[WORK ITEM]
Please give these lines again, replacing "Organizaciones" with "Organizations" everywhere it occurs and leaving everything else unchanged.

[INFORMATION SHOWN]
-- -- --

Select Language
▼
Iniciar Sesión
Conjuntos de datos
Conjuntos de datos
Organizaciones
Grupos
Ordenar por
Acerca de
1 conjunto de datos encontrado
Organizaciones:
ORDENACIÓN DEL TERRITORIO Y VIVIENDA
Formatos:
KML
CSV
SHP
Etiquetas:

-- -- --

[RESULT]
Select Language
▼
Iniciar Sesión
Conjuntos de datos
Conjuntos de datos
Organizations
Grupos
Ordenar por
Acerca de
1 conjunto de datos encontrado
Organizations:
ORDENACIÓN DEL TERRITORIO Y VIVIENDA
Formatos:
KML
CSV
SHP
Etiquetas:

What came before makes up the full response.